Liberals of all stripes line up to support the right of Islamists to impose Sharia law in European democracies and American Universities. Really?

What’s up with that? How did we arrive at this state of confusion? The answer, in one word, is tolerance. Tolerance is the virtue most exalted in the last thirty years of Western Civilization. The thoughtless embrace of it has led us to this point.

Now I know what you’re thinking, “How can you say that? Tolerance is a good thing.” And I agree with you. But the late John R.W. Stott, in his book Contemporary Christian, outlined three kinds of tolerance. Christians ought to support the first two to the hilt and oppose the last kind to the last man.

Legal Tolerance
You and I should be committed to everyone’s right to think or say or preach anything he believes. It is the basic ‘freedom of religion’ that this country was founded upon. If someone wants to say that the rapture will happen next week he should have the freedom to do that. If someone wants to say that gender-dysphoric people should have the right to use the restroom of their choice, he or she should have the freedom to say that. But that doesn’t mean the rest of us should run up our credit cards because Jesus is coming back on Friday, or that we should allow biologically male teens to use the girl’s restroom at the high school with our daughters. The freedom to believe and say something does not imply the obligation of everyone else to agree with us.

Social Tolerance
You and I should be equally careful to protect social tolerance. Social tolerance means respect for all people, regardless of the views they may hold.

I think gambling is a bad idea. I can argue against its legalization and preach against its corruptive power. I am not at liberty however to label every person who gambles as a supporter of the Mafia. Social tolerance means I try to understand the values and convictions of others without passing judgment on them.
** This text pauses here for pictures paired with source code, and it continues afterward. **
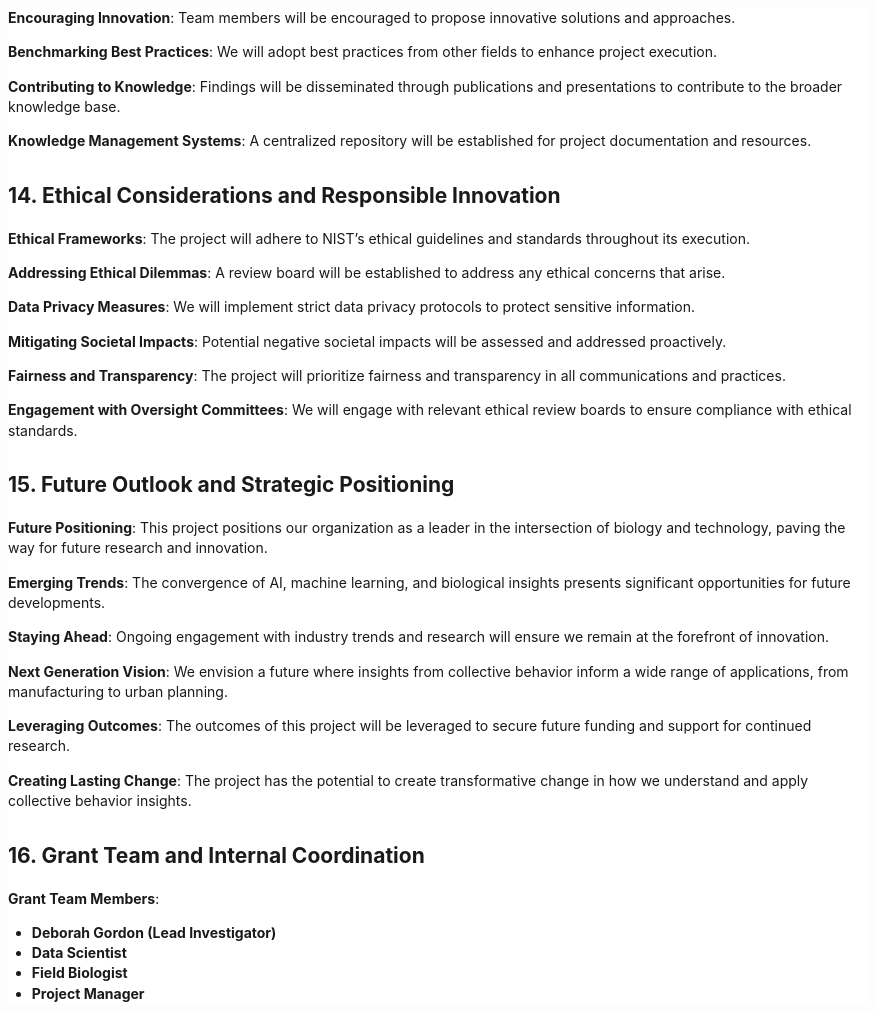 **Encouraging Innovation**: Team members will be encouraged to propose innovative solutions and approaches.

**Benchmarking Best Practices**: We will adopt best practices from other fields to enhance project execution.

**Contributing to Knowledge**: Findings will be disseminated through publications and presentations to contribute to the broader knowledge base.

**Knowledge Management Systems**: A centralized repository will be established for project documentation and resources.

## 14. Ethical Considerations and Responsible Innovation

**Ethical Frameworks**: The project will adhere to NIST’s ethical guidelines and standards throughout its execution.

**Addressing Ethical Dilemmas**: A review board will be established to address any ethical concerns that arise.

**Data Privacy Measures**: We will implement strict data privacy protocols to protect sensitive information.

**Mitigating Societal Impacts**: Potential negative societal impacts will be assessed and addressed proactively.

**Fairness and Transparency**: The project will prioritize fairness and transparency in all communications and practices.

**Engagement with Oversight Committees**: We will engage with relevant ethical review boards to ensure compliance with ethical standards.

## 15. Future Outlook and Strategic Positioning

**Future Positioning**: This project positions our organization as a leader in the intersection of biology and technology, paving the way for future research and innovation.

**Emerging Trends**: The convergence of AI, machine learning, and biological insights presents significant opportunities for future developments.

**Staying Ahead**: Ongoing engagement with industry trends and research will ensure we remain at the forefront of innovation.

**Next Generation Vision**: We envision a future where insights from collective behavior inform a wide range of applications, from manufacturing to urban planning.

**Leveraging Outcomes**: The outcomes of this project will be leveraged to secure future funding and support for continued research.

**Creating Lasting Change**: The project has the potential to create transformative change in how we understand and apply collective behavior insights.

## 16. Grant Team and Internal Coordination

**Grant Team Members**:
- **Deborah Gordon (Lead Investigator)**
- **Data Scientist**
- **Field Biologist**
- **Project Manager**
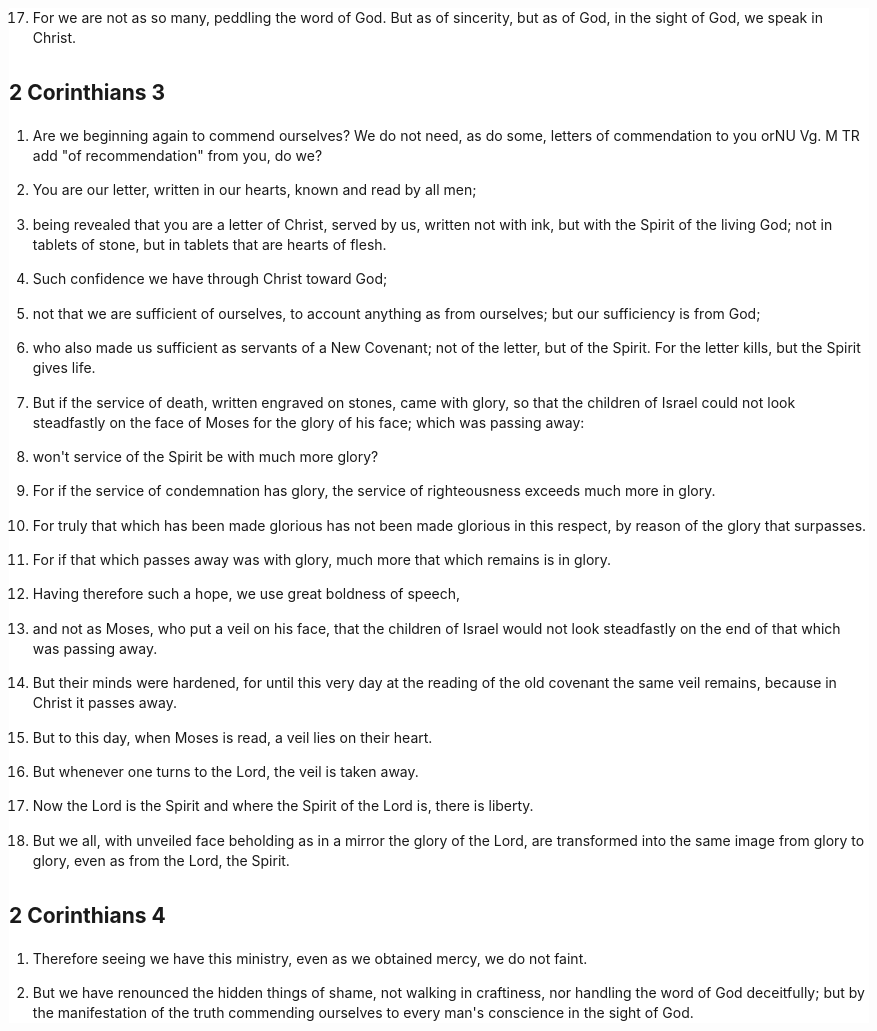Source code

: 17. For we are not as so many, peddling the word of God. But as of sincerity, but as of God, in the sight of God, we speak in Christ.  

## 2 Corinthians 3

1. Are we beginning again to commend ourselves? We do not need, as do some, letters of commendation to you orNU Vg. M TR add "of recommendation" from you, do we?

2. You are our letter, written in our hearts, known and read by all men;

3. being revealed that you are a letter of Christ, served by us, written not with ink, but with the Spirit of the living God; not in tablets of stone, but in tablets that are hearts of flesh.

4. Such confidence we have through Christ toward God;

5. not that we are sufficient of ourselves, to account anything as from ourselves; but our sufficiency is from God;

6. who also made us sufficient as servants of a New Covenant; not of the letter, but of the Spirit. For the letter kills, but the Spirit gives life.

7. But if the service of death, written engraved on stones, came with glory, so that the children of Israel could not look steadfastly on the face of Moses for the glory of his face; which was passing away:

8. won't service of the Spirit be with much more glory?

9. For if the service of condemnation has glory, the service of righteousness exceeds much more in glory.

10. For truly that which has been made glorious has not been made glorious in this respect, by reason of the glory that surpasses.

11. For if that which passes away was with glory, much more that which remains is in glory. 

12. Having therefore such a hope, we use great boldness of speech,

13. and not as Moses, who put a veil on his face, that the children of Israel would not look steadfastly on the end of that which was passing away.

14. But their minds were hardened, for until this very day at the reading of the old covenant the same veil remains, because in Christ it passes away.

15. But to this day, when Moses is read, a veil lies on their heart.

16. But whenever one turns to the Lord, the veil is taken away.

17. Now the Lord is the Spirit and where the Spirit of the Lord is, there is liberty.

18. But we all, with unveiled face beholding as in a mirror the glory of the Lord, are transformed into the same image from glory to glory, even as from the Lord, the Spirit.  

## 2 Corinthians 4

1. Therefore seeing we have this ministry, even as we obtained mercy, we do not faint.

2. But we have renounced the hidden things of shame, not walking in craftiness, nor handling the word of God deceitfully; but by the manifestation of the truth commending ourselves to every man's conscience in the sight of God.
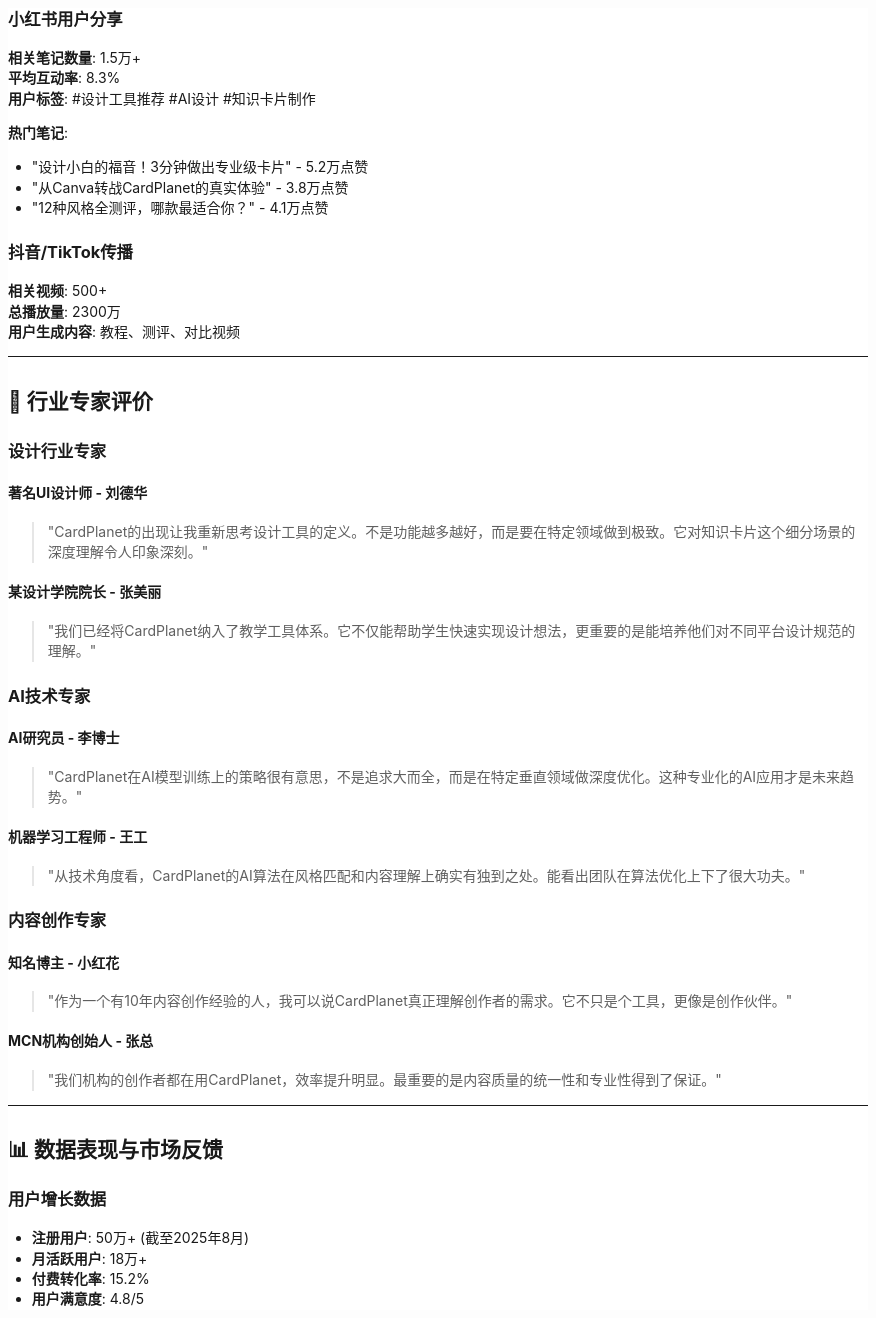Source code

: ### **小红书用户分享**
**相关笔记数量**: 1.5万+  
**平均互动率**: 8.3%  
**用户标签**: #设计工具推荐 #AI设计 #知识卡片制作

**热门笔记**:
- "设计小白的福音！3分钟做出专业级卡片" - 5.2万点赞
- "从Canva转战CardPlanet的真实体验" - 3.8万点赞
- "12种风格全测评，哪款最适合你？" - 4.1万点赞

### **抖音/TikTok传播**
**相关视频**: 500+  
**总播放量**: 2300万  
**用户生成内容**: 教程、测评、对比视频

---

## 🎤 行业专家评价

### **设计行业专家**

#### **著名UI设计师 - 刘德华**
> "CardPlanet的出现让我重新思考设计工具的定义。不是功能越多越好，而是要在特定领域做到极致。它对知识卡片这个细分场景的深度理解令人印象深刻。"

#### **某设计学院院长 - 张美丽**
> "我们已经将CardPlanet纳入了教学工具体系。它不仅能帮助学生快速实现设计想法，更重要的是能培养他们对不同平台设计规范的理解。"

### **AI技术专家**

#### **AI研究员 - 李博士**
> "CardPlanet在AI模型训练上的策略很有意思，不是追求大而全，而是在特定垂直领域做深度优化。这种专业化的AI应用才是未来趋势。"

#### **机器学习工程师 - 王工**
> "从技术角度看，CardPlanet的AI算法在风格匹配和内容理解上确实有独到之处。能看出团队在算法优化上下了很大功夫。"

### **内容创作专家**

#### **知名博主 - 小红花**
> "作为一个有10年内容创作经验的人，我可以说CardPlanet真正理解创作者的需求。它不只是个工具，更像是创作伙伴。"

#### **MCN机构创始人 - 张总**
> "我们机构的创作者都在用CardPlanet，效率提升明显。最重要的是内容质量的统一性和专业性得到了保证。"

---

## 📊 数据表现与市场反馈

### **用户增长数据**
- **注册用户**: 50万+ (截至2025年8月)
- **月活跃用户**: 18万+ 
- **付费转化率**: 15.2%
- **用户满意度**: 4.8/5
Christians believe that all humans are made in the image of God and that He wants us to live together in harmony. “As much as it lies with you, be at peace with everyone,” said the Apostle Paul to the Romans. That’s social tolerance.

Intellectual Tolerance
Intellectual tolerance is something we should beware of and oppose. Intellectual tolerance means that we’re supposed to accept every idea and philosophy and doctrine uncritically as equal in value and virtue with every other idea.

Stott said it this way, “To cultivate a mind so broad that it can accommodate every opinion, however false or evil, without ever detecting anything to reject, is not a virtue; it is the vice of the feebleminded and amoral. It ends up in an unprincipled confusion of truth with error and goodness with evil.”

It leads to Evangelicals supporting an ungodly, unprincipled opportunist; to pastors and parishioners supporting same-sex marriage; to intellectual liberals supporting a political ideology dressed up as religion that oppresses minorities, abuses women, sponsors terrorism, and murders gays.

That confusion of truth with error and goodness with evil is why so many of us are scratching our heads. Intellectual tolerance is a subtle but powerful cultural current and it is easy to go with the flow. We who stake our lives on biblical truth are swimming upstream against it. But swim we must, trusting God that as we do truth will prevail.